Econometrics is the use of quantitative statistical methods and mathematics to forecast or predict future trends on the basis of historical data. It tests the real world data with many statistical tools and then compares it with a theory or hypothesis to determine whether the result confirms the theory or hypothesis or not. Econometrics can be divided into two broad categories theoretical and applied econometrics.

A Little More on What is Econometrics

Today, econometrics is not only used as an academic subject. Rather, it is used by traders, policy makers, students, and economists. The field of econometrics was introduced by Simon Kuznets, R. Frisch and L. Klein. They were awarded Nobel Prize in economics in 1971 for their contribution in the field of economics. Econometricians use quantitative tools and methods to analyses historical data for testing or developing theory or model etc. Econometricians may use different quantitative tools such as probability distribution, covariance, correlation, simple regression, time series analysis, frequency distribution, probability distribution and more methods.

Simples Scenario of Econometric Testing

Lets assume econometrician want to test income effect.
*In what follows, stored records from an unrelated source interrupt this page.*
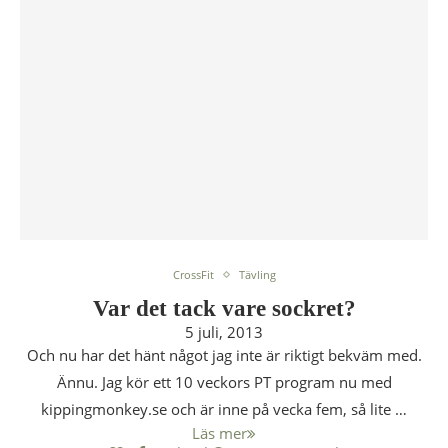
CrossFit
Tävling
Var det tack vare sockret?
5 juli, 2013
Och nu har det hänt något jag inte är riktigt bekväm med.
Ännu. Jag kör ett 10 veckors PT program nu med
kippingmonkey.se och är inne på vecka fem, så lite …
Läs mer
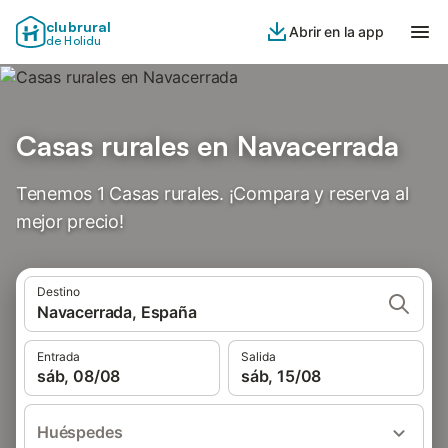
clubrural
Abrir en la app
de Holidu
Casas rurales en Navacerrada
Tenemos 1 Casas rurales. ¡Compara y reserva al
mejor precio!
Destino
Navacerrada, España
Entrada
Salida
sáb, 08/08
sáb, 15/08
Huéspedes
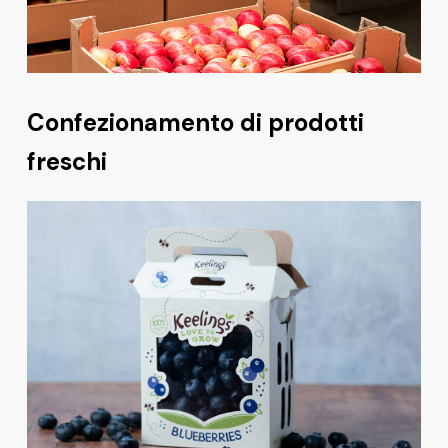
Confezionamento di prodotti
freschi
An economist may record publicly available data. He may then develop a hypothesis that an increase in a persons income will lead to an increase in spending. He may use regression or correlation to determine their relationship. Regression will measure how strongly income affects consumption and will determine whether their relationship is significant or not. If you want to analyze the impacts of investment on GDP, you would obtain historical data of investment rates and the corresponding level of GDP. The investment would be your independent variable whereas GDP is a dependent variable. In most cases linear relationship is used where change in one variable causes a change in other variable. You may want to use many explanatory variables in your regression model. A simple regression model is used to analyze the relationship between the dependent and an explanatory variable. You would use multiple regression models to explain the relationship between the dependent and multiple explanatory variables.